Microspore embryogenesis

Brassica napus microspore embryogenesis as model to study the initiation of plant embryogenesis

Genetic studies to screen for embryo mutants in higher plants have led to the identification of genes involved in basic developmental processes such as axis establishment, pattern formation and organogenesis. Molecular and biochemical analyses of late seed-specific processes such as storage product accumulation and seed dormancy have also been carried out. However, due to the inaccessibility of the egg cell and zygote in angiosperm seeds, progress has been far more limited in our understanding of the developmental events that take place during fertilization and early embryo induction. We use embryogenesis from Brassica napus microspores in culture as an efficient system to provide us with large amounts of experimental material for molecular and biochemical analysis of both induction and early development of embryos. By incubating microspore cultures at 18°C and 32°C, we can compare essentially non-embryogenic cultures with highly embryogenic ones (see Figure 1). 

Figure 1:Brassica napus microspore embryogenesis model: 32°C heat shock stress treatment leads to embryogenesis, whereas no stress results into pollen maturation

In the past we have used differential molecular screens, to identify genes that are differentially expressed during early embryo development in microspore embryo cultures. Some of these genes include BABY BOOM, (encodes an AP2 transcription factor that triggers embryogenesis) and LIGAND LIKE PROTEIN (encodes a CLV3 related ligand that is required for proper embryo pattern formation). Now we are focussing on ‘omics’-based analyses of Brassica napus microspore embryo cultures. 

Microspore-derived embryos with functional suspensors
For many years, microspore embryogenesis has been known to result from the switch of the developmental program of gametophytic development into sporophytic development leading to formation of multicellular microspores that differentiate into embryos later on. Morphologically, however, this growth behavior is very unlike the process of zygotic embryogenesis, where the suspensor plays an important role in early embryogenesis. Recently, we developed a Brassica napus microspore embryogenesis protocol where suspensor-like filamentous structures are produced, whose distal tip cells proceed to form the embryos (see Figure 2). Here, it is for the first time that microspore embryogenesis is exhibiting the highly ordered cell division pattern observed in zygotic embryogenesis, which makes microspore embryogenesis a more attractive model system for studying embryogenesis of plants. 

Figure 2: Classical system of microspore embryogenesis starting from a multicellular microspore (left panel) and the new system with a suspensor formed mimicking zygotic embryogenesis (right panel)

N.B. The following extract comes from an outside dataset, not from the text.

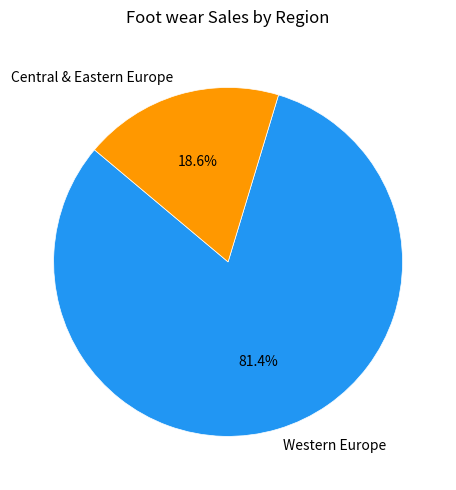

To the nearest percent, what is the combined percentage of Central & Eastern Europe and Western Europe?

100%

Microspore culture protocol development
Haploid and doubled haploid plants regenerated from microspore embryos are invaluable breeding tools, as complete homozygosity is obtained in a single generation. Such homozygous plants can be used directly as parents in F1-hybrid breeding, and they can facilitate analysis of multiple (recessive) traits and development of molecular maps. Based on our expertise in microspore culture systems in a number of model species, we developed microspore culture protocols for commercial crops. Such crops include among others hot pepper, Anemone, Delphinium, Zantedeschia, and tulip (see Fig. 3). In this area of research, our main emphasis is on ornamentals, where the use of doubled haploids may result in replacement of expensive tissue culture vegetative propagation by multiplication through seeds , as hybrid varieties can be easily introduced to obtain high quality uniform starting material.  

Figure 3: Species for which we successfully developed microspore culture protocols: Hot pepper, Zantedeschia and Delphinium

Recent Posters:

• Microspore embryogenesis in ornamentals; promising results with standard protocols
• Brassica microspore embryogenesis as a model system to isolate embryo-specifiec genes: The identification of LLP1

References:

• Custers, J.B.M., J.H.G. Cordewener, M.A. Fiers, B.T.H. Maassen, M.M. van Lookeren Campagne and C.M. Liu (2001) Androgenesis in Brassica: A model system to study the initiation of plant embryogenesis. In "Current Trends in the Embryology of Angiosperm", S.S. Bhojwani and W.Y. Soh (Eds), pp451-470.
• Cordewener, J.H.G., J.H.W. Bergervoet & C.M. Liu, 2000. Changes in protein synthesis and phosphorylation during microspore embryogenesis in Brassica napus. J. Plant Physiol. 156: 156-163.
• Cordewener, J.H.G., Custers, J.B.M. and Van Lookeren Campagne, M.M. (1998) Microspore culture: A model for investigating the role of stress in the induction of embryogenesis, in Y. Chupeau, M. Caboche and Y. Henry (eds), Androgenesis and Haploid Plants, Springer, Heidelberg, pp. 54-68.